III. Kein Rechtsmissbrauch bei Fremdgeschäftsführer: Entscheidung des OLG Bamberg
Das Oberlandesgericht Bamberg (Beschl. v. 17.07.2017 – 5 W 51/17, ZIP 2017, 1467) hat unlängst noch einmal ausdrücklich darauf hingewiesen, dass es die Niederlegung des Geschäftsführeramtes durch einen Alleingeschäftsführer in einer wirtschaftlich schwierigen Situation für missbräuchlich und damit unwirksam erachtet, allerdings nur dann, wenn der Alleingeschäftsführer auch gleichzeitig Gesellschafter der GmbH ist – nicht hingegen, wenn es sich bei dem Niederlegenden um einen Fremdgeschäftsführer handelt.

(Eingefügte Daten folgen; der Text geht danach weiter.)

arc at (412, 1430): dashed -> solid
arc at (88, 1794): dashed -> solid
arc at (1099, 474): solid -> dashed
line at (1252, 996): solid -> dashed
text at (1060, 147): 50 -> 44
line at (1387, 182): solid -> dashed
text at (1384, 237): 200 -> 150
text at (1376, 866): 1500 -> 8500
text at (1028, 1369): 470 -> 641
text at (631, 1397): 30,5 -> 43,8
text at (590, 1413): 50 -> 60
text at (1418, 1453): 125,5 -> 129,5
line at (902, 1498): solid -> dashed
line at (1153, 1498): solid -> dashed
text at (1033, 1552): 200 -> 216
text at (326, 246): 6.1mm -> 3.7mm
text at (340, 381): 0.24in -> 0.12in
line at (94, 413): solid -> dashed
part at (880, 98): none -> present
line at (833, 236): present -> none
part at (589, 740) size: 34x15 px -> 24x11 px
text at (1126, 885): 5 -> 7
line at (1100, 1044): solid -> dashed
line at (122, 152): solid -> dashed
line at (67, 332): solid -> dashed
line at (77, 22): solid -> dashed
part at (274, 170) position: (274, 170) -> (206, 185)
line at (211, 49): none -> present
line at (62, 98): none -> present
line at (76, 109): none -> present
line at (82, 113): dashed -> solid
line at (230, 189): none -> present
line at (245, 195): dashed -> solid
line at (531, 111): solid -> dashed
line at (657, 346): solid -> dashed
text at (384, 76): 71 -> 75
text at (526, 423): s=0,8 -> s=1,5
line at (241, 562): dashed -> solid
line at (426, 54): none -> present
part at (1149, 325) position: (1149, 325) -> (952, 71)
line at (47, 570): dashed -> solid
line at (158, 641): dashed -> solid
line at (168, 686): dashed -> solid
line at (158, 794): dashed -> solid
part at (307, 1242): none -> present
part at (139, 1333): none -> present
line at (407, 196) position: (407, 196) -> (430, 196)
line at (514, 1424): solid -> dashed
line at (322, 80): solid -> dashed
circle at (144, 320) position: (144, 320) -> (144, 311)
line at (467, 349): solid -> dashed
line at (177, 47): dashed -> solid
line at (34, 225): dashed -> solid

In dem vom OLG Bamberg entschiedenen Fall hatte ein Alleingeschäftsführer einer GmbH, der weder unmittelbar noch mittelbar an der Gesellschaft beteiligt war, sein Amt niederlegt, nachdem die Gesellschaft in Insolvenz geraten war. Einen Nachfolger für sein Amt konnte der niederlegende Geschäftsführer nicht bestellen. Das OLG Bamberg führte allgemein aus, dass freiwillig übernommene Verantwortung für die Gesellschaft und weitere Pflichten insbesondere in wirtschaftlich schwierigen Situationen an das Amt des Geschäftsführers geknüpft seien und dass es in Fällen einer Personenidentität von Geschäftsführungs- und Willensorgan der Gesellschaft geboten sei, höhere Anforderungen an die Amtsniederlegung zu stellen. In dem zu entscheidenden Fall ging das OLG Bamberg jedoch – anders als die Vorinstanz – nicht von einer missbräuchlichen Niederlegung aus, da es sich bei dem Niederlegenden um einen Fremdgeschäftsführer handelte. Ist der alleinige Geschäftsführer nicht zugleich Gesellschafter der GmbH, hätten die Gesellschafter die Möglichkeit, einen neuen Geschäftsführer zu bestellen. Es bestehe daher keine Notwendigkeit, die für den Gesellschafter-Geschäftsführer einer „Ein-Mann-GmbH“ entwickelten Grundsätze auf Fälle zu erstrecken, in denen ein Fremdgeschäftsführer betroffen sei.
IV. Folgerung für die Praxis
Während der Gesellschafter-Geschäftsführer einer „Ein-Mann-GmbH“ bei der Niederlegung seines Amtes einen neuen Geschäftsführer bestellen muss, besteht dieses Erfordernis für den Fremdgeschäftsführer nicht. Das Risiko einer Unwirksamkeit der Amtsniederlegung muss allerdings stets im Einzelfall geprüft werden, da je nach wirtschaftlicher Situation der Gesellschaft eine missbräuchliche Niederlegung nicht ausgeschlossen werden kann. Es gilt zu beachten, dass sich der (Fremd-)Geschäftsführer selbst bei einer Wirksamkeit der Niederlegung nach außen gegenüber der Gesellschaft bei einer „Niederlegung zur Unzeit“ schadensersatzpflichtig machen kann.